I have several thousand directories from which I want import data to MySQL. I've created a python script that is reading data from single directory and puts it to a database. Here is a part where the data is been sent to database:
host = 'localhost'
engine = create_engine('mysql://user:pass@%s/db?charset=utf8' % host)
conn = engine.connect()
trans = conn.begin()
try:
conn.execute('delete from tests where ml="%s"' % ml)
tests.to_sql(con=conn, name='tests', if_exists='append', index=False)

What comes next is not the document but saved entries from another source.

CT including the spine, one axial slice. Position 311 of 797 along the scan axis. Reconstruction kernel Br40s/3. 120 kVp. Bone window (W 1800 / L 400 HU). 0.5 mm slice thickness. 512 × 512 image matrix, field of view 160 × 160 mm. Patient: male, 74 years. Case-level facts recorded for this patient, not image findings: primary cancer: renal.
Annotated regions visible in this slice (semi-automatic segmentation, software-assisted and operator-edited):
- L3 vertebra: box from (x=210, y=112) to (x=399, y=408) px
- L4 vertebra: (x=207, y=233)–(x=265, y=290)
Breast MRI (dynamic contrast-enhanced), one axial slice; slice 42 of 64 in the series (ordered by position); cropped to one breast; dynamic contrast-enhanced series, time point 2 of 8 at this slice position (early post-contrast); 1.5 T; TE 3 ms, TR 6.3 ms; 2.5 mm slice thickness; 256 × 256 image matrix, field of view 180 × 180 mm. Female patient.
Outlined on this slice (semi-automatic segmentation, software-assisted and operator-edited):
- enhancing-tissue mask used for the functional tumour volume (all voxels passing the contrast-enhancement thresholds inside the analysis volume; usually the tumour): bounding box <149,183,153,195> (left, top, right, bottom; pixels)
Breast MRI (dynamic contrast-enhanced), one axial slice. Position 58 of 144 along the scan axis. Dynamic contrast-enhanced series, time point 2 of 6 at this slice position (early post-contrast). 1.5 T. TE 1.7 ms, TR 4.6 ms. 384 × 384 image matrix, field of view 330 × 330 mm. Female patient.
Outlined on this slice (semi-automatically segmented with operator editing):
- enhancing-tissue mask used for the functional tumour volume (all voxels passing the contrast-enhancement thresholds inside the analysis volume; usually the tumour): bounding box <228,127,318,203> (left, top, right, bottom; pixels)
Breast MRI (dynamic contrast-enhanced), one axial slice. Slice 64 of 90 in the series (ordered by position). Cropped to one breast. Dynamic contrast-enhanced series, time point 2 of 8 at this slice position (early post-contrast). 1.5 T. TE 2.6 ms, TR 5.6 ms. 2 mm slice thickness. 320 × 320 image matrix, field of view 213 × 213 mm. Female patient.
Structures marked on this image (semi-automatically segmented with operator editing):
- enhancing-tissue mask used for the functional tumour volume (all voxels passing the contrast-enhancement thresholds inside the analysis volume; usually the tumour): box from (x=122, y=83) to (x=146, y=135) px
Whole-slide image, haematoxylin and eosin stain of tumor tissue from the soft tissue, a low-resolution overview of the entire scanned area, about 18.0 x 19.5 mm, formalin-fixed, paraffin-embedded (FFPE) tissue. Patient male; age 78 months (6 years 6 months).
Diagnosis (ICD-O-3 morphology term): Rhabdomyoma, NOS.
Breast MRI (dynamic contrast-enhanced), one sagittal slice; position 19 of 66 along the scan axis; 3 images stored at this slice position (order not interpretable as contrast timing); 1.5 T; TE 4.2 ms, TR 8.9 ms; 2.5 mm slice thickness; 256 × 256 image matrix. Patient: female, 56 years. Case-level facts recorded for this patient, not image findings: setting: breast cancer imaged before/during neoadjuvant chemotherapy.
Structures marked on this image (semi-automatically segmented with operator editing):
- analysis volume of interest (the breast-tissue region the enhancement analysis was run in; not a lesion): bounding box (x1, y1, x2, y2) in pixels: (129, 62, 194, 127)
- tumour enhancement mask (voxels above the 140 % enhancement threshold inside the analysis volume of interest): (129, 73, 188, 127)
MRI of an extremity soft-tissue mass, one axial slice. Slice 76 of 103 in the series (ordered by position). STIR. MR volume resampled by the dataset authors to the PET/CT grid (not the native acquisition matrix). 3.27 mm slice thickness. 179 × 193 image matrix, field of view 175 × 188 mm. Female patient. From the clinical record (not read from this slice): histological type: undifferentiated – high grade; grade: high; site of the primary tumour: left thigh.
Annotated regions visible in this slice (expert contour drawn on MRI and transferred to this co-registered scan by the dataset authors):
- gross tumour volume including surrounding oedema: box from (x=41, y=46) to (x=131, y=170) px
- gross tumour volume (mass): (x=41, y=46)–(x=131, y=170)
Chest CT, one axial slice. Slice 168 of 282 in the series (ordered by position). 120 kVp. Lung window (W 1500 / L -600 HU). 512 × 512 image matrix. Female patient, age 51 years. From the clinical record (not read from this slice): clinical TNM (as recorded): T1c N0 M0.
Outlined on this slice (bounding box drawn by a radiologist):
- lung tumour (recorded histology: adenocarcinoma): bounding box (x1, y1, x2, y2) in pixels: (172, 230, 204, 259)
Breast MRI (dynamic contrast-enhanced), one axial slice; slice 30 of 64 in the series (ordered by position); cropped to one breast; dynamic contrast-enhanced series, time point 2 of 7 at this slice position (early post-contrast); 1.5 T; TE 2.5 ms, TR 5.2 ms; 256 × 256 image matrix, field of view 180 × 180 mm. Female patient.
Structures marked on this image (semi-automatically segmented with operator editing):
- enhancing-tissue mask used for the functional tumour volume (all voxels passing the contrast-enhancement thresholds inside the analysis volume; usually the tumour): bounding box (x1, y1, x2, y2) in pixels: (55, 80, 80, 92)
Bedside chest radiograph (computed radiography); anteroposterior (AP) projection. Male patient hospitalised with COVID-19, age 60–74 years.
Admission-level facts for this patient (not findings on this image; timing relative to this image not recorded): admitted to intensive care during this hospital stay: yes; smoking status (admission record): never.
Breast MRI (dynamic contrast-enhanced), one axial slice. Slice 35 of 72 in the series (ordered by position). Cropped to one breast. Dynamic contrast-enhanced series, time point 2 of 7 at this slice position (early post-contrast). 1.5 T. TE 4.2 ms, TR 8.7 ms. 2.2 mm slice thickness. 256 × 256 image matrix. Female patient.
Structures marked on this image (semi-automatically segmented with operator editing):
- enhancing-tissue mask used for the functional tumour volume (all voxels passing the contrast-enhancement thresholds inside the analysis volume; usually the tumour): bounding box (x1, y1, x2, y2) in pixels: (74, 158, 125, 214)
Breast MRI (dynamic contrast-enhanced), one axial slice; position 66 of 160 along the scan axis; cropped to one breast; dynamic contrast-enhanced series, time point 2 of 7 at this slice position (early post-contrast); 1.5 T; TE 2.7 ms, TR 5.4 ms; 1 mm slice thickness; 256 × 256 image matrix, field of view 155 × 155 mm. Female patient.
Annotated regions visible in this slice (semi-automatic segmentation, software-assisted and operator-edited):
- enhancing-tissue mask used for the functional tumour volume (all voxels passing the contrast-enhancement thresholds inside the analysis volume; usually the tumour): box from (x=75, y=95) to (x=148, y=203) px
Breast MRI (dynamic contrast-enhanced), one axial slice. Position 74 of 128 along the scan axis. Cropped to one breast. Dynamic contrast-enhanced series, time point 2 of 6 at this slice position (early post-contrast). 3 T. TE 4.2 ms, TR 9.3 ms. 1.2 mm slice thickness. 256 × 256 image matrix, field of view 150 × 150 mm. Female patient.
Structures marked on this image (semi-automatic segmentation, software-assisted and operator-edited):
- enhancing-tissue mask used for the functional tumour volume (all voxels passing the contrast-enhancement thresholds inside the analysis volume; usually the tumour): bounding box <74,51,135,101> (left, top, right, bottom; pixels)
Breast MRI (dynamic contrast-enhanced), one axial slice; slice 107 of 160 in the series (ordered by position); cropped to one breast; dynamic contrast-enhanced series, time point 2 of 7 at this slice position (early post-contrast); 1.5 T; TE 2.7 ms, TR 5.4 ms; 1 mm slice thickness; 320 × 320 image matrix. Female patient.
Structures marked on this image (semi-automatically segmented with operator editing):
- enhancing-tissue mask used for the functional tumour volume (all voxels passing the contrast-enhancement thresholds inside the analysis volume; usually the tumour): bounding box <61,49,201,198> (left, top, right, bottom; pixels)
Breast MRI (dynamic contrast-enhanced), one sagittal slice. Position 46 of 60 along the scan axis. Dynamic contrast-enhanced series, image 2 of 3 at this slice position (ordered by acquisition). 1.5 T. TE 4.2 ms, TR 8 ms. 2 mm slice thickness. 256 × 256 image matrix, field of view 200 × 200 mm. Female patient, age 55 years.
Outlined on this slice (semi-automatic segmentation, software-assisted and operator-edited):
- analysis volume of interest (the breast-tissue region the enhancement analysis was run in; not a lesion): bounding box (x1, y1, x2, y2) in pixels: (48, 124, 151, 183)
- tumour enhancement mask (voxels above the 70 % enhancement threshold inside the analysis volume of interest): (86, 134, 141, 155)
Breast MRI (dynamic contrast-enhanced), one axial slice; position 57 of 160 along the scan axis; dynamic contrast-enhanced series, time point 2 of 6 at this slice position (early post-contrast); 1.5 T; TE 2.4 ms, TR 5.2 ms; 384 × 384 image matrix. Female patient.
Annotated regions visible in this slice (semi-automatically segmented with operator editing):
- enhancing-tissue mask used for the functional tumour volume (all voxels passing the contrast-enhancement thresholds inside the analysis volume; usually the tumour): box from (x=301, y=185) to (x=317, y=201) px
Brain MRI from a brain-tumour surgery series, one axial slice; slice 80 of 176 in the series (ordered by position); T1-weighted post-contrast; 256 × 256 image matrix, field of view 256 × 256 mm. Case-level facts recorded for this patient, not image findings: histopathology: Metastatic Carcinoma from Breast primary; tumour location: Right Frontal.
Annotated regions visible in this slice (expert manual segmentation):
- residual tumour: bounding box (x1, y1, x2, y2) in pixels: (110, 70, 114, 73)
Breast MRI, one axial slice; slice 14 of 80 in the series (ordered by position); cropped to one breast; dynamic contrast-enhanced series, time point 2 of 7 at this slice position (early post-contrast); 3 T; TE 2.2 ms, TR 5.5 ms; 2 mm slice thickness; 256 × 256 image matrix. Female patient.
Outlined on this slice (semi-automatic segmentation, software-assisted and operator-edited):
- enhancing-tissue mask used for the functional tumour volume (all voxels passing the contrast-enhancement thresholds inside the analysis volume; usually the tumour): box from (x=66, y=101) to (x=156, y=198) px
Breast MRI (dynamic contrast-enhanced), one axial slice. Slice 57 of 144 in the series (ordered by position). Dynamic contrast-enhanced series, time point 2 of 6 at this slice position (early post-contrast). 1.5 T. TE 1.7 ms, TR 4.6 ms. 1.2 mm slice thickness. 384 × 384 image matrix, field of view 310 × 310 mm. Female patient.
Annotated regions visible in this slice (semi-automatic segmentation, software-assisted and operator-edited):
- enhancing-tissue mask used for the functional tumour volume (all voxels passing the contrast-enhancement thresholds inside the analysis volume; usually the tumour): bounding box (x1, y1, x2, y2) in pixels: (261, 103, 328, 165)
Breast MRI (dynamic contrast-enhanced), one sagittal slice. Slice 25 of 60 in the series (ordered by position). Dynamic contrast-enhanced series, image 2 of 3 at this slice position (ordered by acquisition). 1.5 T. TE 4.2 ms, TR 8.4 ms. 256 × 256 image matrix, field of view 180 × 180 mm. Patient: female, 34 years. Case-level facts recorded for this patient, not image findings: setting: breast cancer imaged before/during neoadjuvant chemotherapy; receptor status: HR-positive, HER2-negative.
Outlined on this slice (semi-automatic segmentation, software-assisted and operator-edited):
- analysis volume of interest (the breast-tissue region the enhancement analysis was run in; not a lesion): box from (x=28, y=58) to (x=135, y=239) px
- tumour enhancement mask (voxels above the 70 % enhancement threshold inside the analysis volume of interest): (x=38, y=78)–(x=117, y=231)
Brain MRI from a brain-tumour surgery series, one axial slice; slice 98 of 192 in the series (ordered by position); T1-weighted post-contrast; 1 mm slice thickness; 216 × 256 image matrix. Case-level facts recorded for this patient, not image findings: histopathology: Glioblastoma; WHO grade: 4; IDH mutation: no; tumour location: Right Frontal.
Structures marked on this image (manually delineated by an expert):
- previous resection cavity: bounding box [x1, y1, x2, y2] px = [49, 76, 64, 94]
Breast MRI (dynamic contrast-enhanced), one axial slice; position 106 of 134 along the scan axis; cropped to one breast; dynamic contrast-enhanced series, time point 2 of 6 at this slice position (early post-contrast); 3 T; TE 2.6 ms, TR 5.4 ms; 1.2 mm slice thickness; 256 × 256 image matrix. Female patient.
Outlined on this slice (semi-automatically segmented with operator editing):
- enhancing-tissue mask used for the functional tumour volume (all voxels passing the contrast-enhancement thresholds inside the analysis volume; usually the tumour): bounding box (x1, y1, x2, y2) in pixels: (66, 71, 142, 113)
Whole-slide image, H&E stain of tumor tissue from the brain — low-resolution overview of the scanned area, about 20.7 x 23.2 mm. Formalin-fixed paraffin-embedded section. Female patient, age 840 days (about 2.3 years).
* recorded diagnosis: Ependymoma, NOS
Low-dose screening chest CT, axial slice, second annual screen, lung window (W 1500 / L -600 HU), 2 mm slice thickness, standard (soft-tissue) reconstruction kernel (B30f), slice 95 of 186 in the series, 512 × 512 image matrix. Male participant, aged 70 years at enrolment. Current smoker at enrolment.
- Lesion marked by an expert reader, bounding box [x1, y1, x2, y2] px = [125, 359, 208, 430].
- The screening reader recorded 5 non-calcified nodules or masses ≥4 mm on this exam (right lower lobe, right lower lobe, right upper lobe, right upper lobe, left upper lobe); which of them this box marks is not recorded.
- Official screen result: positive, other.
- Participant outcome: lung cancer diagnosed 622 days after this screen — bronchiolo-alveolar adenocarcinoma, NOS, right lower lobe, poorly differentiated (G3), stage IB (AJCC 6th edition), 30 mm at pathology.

data.to_sql(con=conn, name='data', if_exists='append', index=False)
trans.commit()
print(CGRE + ml + ': OK' + CEND)
except:
trans.rollback()
print(CRED + ml + ': database error!' + CEND)
raise
conn.close()
One-thread execution works good but too slow:
parallel -j 1 "[[ -d {} ]] && (cd {} && data_to_db.py) || echo {} >> ~/Data/failed_db" ::: *
Now I want to launch several processes:
parallel -j 8 .........
Sometimes during execution I get this error:
sqlalchemy.exc.InternalError: (pymysql.err.InternalError) (1213, 'Deadlock found when trying to get lock; try restarting transaction')
Is there a way to increase waiting time for transaction or to solve it in other way, because without parallel execution it will take too long time to import all data?